Considerações Finais

A discussão sobre trauma organizacional é, de certa forma, recente, e localiza-se sobretudo fora do Brasil. Também faltam perspectivas teóricas que suportem estudos aprofundados e empíricos, tanto de ordem quantitativa, quanto de ordem qualitativa. Essa constatação sugere uma lacuna de estudo e a necessidade de investigação em diferentes organizações, sobretudo aquelas expostas a situações altamente estressantes e adoecedoras.

Espera-se que o presente artigo forneça um panorama conceitual para inspirar e engajar mediações em Gestão de Pessoas que resultem em melhorias e redução dos impactos do TO para as organizações, sua clientela e seus trabalhadores.

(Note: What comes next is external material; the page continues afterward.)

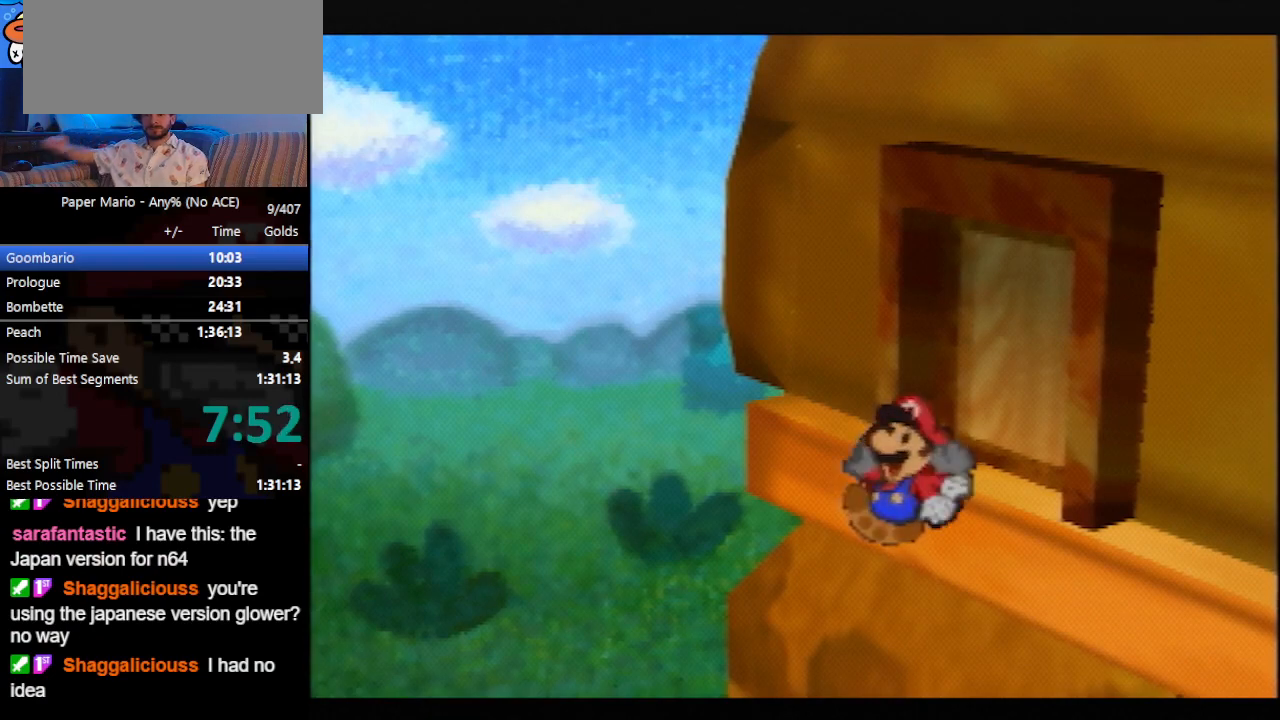
{"buttons": ["B"], "left_stick": "center", "events": []}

Assim, este artigo pretendeu visibilizar que as experiências traumáticas podem vincular-se a uma dimensão organizacional, rompendo com a tradicional visão individualista e personalista sobre o trauma.

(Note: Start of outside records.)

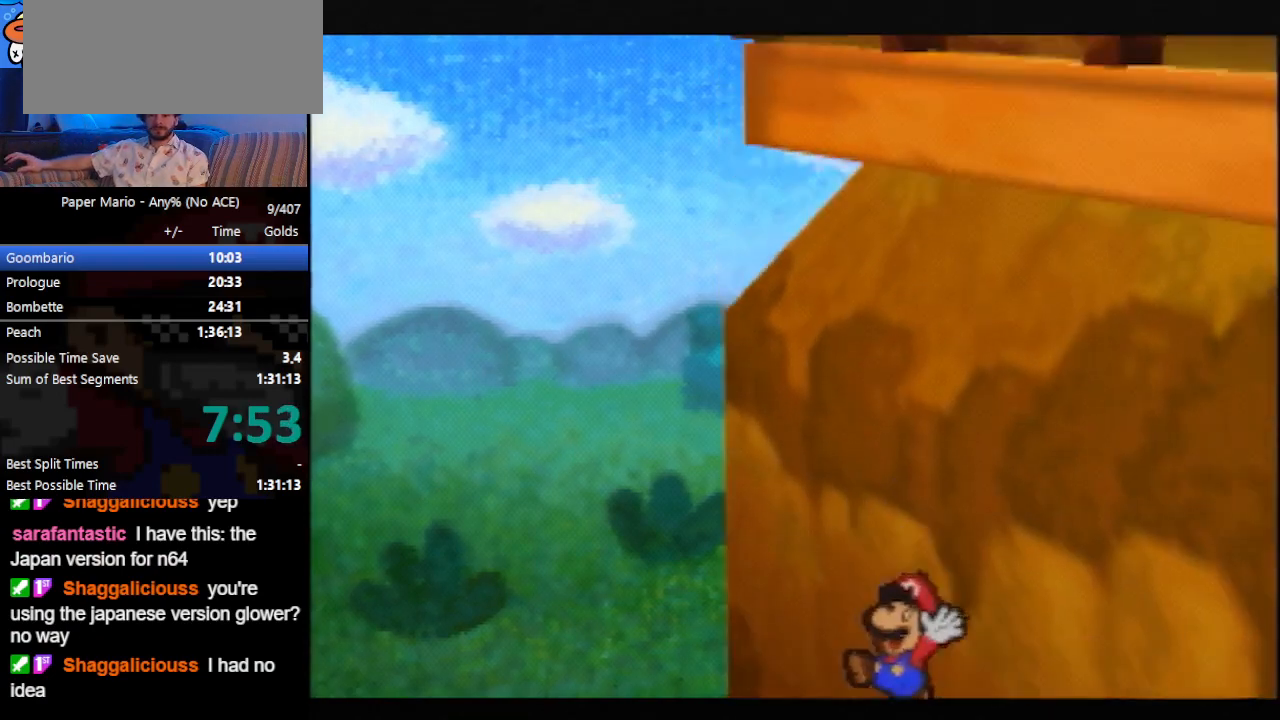
{"buttons": ["B"], "left_stick": "center", "events": []}
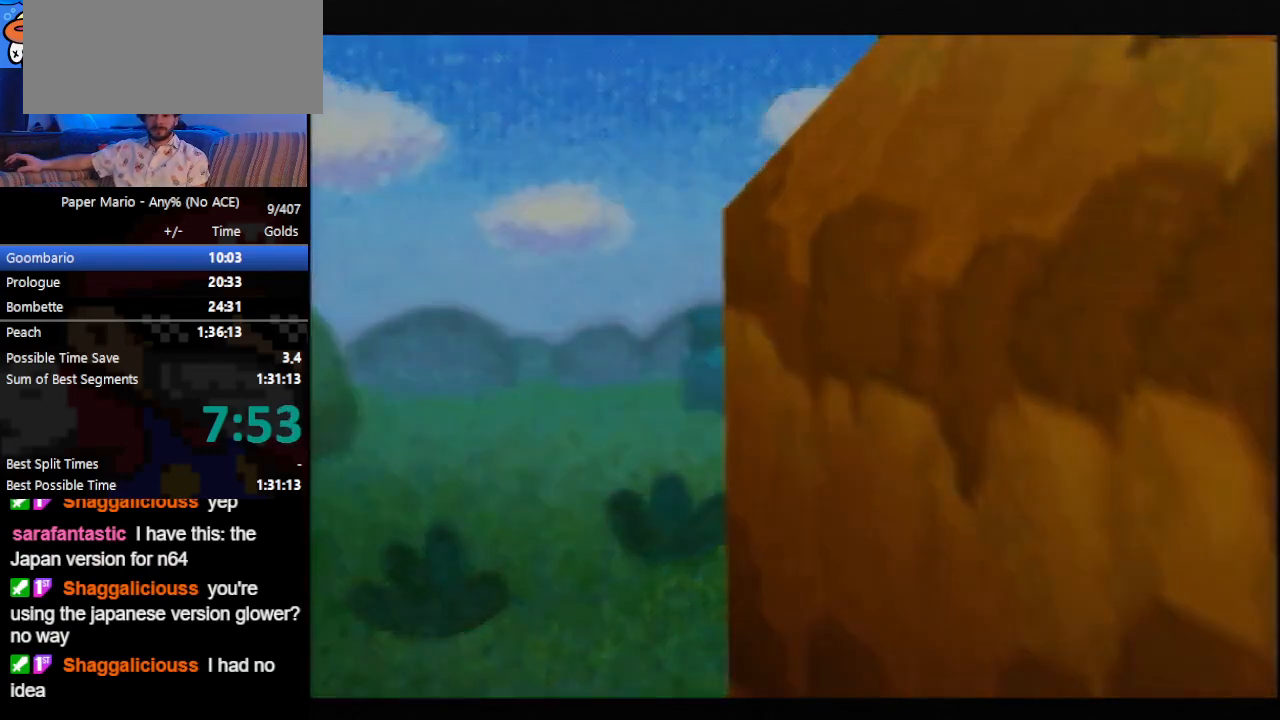
{"buttons": ["B"], "left_stick": "center", "events": []}
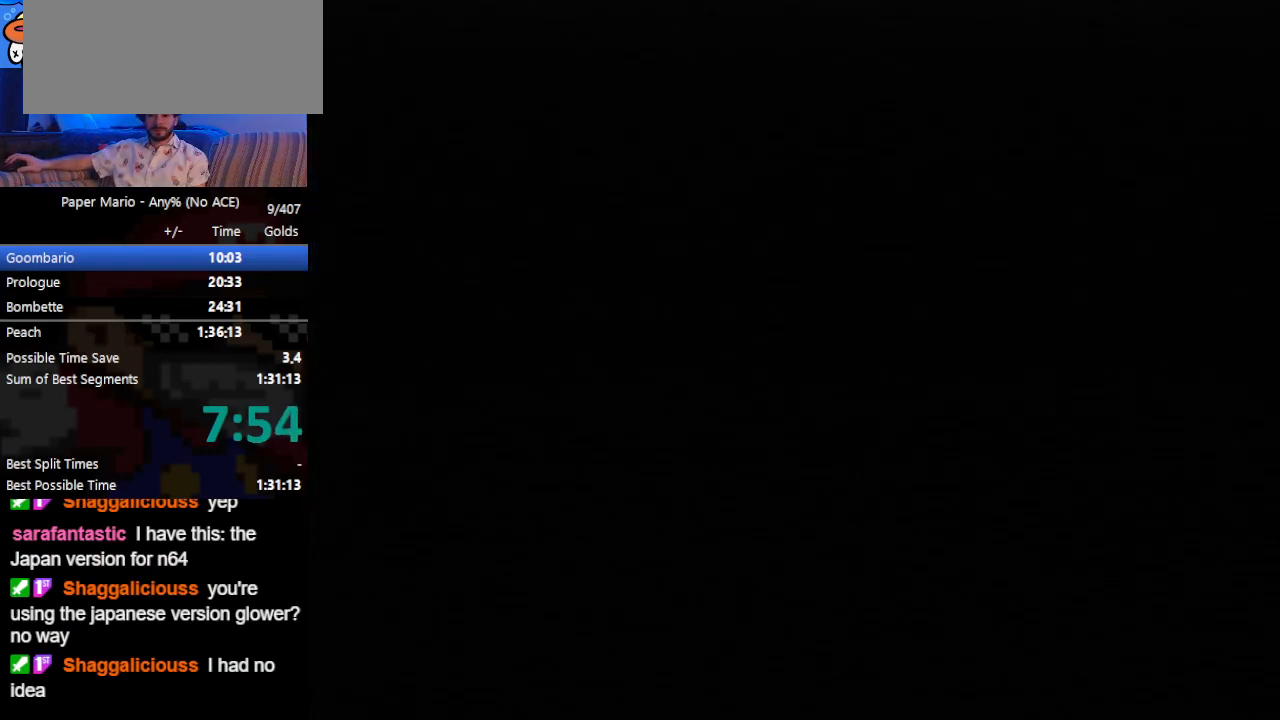
{"buttons": ["B"], "left_stick": "center", "events": []}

Para esse debate buscou-se as organizações de saúde da chamada “linha de frente” na atuação da COVID-19 no Brasil, apresentando seus dilemas, dificuldades e limitações. Estes locais foram obrigados abruptamente a repensar seus espaços, circuitos, protocolos, procedimentos, equipamentos de proteção individual, integração de novos trabalhadores na equipe, entre outros, atuando em situações muitas vezes dilemáticas e sem o suporte e conhecimento necessário. Tais vivências podem ter desencadeado experiências traumáticas, motivo pelo qual este artigo se propôs a apresentar ferramentas qualitativas para a identificação do TO à luz do construcionismo social. Nesse percurso se salientou também a necessidade de romper com a lógica dos inúmeros diagnósticos, mapas e análises, tão presentes em Gestão de Pessoas e na administração de um modo geral, mas que não se comprometem com a transformação do ambiente organizacional.

Por fim, almeja-se que novas pesquisas venham incorporar este campo de estudos, visando auxiliar as organizações e seus trabalhadores para, assim, contribuir com os seus serviços prestados.